> [Task item]:
A single number is the required answer: the count of lines in the listing below that hold the string "data".
※
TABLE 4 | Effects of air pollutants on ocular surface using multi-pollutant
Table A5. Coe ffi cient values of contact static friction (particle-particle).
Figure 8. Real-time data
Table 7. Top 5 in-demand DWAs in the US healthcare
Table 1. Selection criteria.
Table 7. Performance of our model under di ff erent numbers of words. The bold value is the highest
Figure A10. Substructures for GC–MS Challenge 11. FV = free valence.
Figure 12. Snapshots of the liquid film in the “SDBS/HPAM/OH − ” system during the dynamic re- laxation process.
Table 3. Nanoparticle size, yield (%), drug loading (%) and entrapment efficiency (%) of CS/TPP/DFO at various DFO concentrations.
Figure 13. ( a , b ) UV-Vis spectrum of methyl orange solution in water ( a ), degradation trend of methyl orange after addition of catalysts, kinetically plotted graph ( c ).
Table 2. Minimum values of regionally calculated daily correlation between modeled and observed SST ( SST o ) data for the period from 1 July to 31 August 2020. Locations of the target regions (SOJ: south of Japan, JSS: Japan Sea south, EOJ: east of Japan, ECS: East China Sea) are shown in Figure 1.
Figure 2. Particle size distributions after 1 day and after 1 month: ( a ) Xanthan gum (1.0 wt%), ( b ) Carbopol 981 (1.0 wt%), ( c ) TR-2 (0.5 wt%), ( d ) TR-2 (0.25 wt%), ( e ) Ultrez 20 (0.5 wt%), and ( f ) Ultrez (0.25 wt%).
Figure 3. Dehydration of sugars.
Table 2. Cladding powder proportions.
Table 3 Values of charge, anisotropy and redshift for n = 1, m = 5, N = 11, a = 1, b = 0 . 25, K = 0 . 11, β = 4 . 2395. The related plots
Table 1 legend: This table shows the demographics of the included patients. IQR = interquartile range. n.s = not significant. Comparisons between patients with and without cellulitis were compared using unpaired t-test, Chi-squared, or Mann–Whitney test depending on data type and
※
> [Exercise output]:
3